A federal court has given the U.S. Food and Drug Administration a legal push to stop the overuse of common antibiotics in animal feed and make the food supply safer.
The overuse of antibiotics has been linked to the rise of antibiotic-resistant infections among humans that are more difficult and costly to treat. It poses a growing problem in the food supply, putting the health of Americans at risk, especially children and people who are prone to chronic illnesses, experts say.
Those serious concerns were cited last week by U.S. Magistrate Judge Theodore Katz in New York in ordering federal regulators to start proceedings to halt their use, unless drug makers can provide evidence that they are safe.

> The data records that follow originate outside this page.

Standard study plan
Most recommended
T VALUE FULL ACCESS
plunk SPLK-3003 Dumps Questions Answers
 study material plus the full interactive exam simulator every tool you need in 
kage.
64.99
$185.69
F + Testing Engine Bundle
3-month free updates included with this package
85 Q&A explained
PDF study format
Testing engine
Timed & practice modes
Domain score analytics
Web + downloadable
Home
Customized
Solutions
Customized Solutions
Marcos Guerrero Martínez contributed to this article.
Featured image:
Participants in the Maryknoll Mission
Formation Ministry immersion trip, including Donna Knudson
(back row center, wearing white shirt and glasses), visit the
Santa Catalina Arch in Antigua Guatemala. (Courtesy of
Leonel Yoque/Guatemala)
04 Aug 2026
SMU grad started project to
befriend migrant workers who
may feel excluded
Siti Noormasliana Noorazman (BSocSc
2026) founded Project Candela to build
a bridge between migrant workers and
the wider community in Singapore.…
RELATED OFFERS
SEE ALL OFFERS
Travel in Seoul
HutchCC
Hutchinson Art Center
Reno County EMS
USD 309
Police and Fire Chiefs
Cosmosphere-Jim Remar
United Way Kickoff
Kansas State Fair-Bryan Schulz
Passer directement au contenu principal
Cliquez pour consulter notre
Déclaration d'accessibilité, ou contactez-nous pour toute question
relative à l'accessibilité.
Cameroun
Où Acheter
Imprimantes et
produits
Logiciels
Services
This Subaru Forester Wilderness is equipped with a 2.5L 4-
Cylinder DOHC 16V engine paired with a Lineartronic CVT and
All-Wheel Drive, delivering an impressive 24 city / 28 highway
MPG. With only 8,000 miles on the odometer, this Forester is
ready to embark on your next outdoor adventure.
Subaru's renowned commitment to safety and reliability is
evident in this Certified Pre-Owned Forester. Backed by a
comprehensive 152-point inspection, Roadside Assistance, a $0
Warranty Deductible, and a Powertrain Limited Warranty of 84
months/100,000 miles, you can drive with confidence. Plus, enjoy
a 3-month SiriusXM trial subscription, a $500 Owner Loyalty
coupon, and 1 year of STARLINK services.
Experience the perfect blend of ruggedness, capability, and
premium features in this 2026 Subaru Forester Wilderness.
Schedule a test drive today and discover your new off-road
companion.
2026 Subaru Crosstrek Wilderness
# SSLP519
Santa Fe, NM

The FDA could appeal the decision, which stems from a lawsuit that was brought by consumer advocacy groups, but it shouldn't do that. After all, the FDA reached the same conclusion 35 years ago, when it started, but never completed, proceedings to withdraw its approval for certain antibiotics in livestock feed.
Farmers routinely give antibiotics to hogs, cattle, poultry, and other animals to treat illnesses, prevent infection, and spur the animals' growth. But the types of drugs being fed to livestock are the same as those in medicines for humans.
A study cited by the federal Centers for Disease Control and Prevention estimates that antibiotic-resistant infections in humans cost the U.S. health-care system more than $20 billion annually.
Undoubtedly, the powerful drug industry, farm groups, and agribusiness lobbies will oppose attempts to limit the use of antibiotics. Instead, they should take a lesson from the industry's quick response to the public furor concerning the so-called "pink slime" added to hamburger meat.
For years, people have unknowingly eaten hamburgers and other ground beef containing filler - beef trimmings mixed with ammonium hydroxide gas - to kill bacteria and salmonella. It has also been routinely served in schools, and until recently some fast-food burgers were made with meat with pink slime.
There is no evidence to suggest that the icky-sounding additive is unsafe. But the discovery has raised troubling new questions about food labeling.
As the story about pink slime went viral, however, the market responded swiftly. Several grocery chains announced they would no longer sell meat with the filler, and schools will be able to opt out, too.
A similar response is needed to the scientific evidence that meat and poultry producers overuse antibiotics. People need to have confidence that their food won't harm them.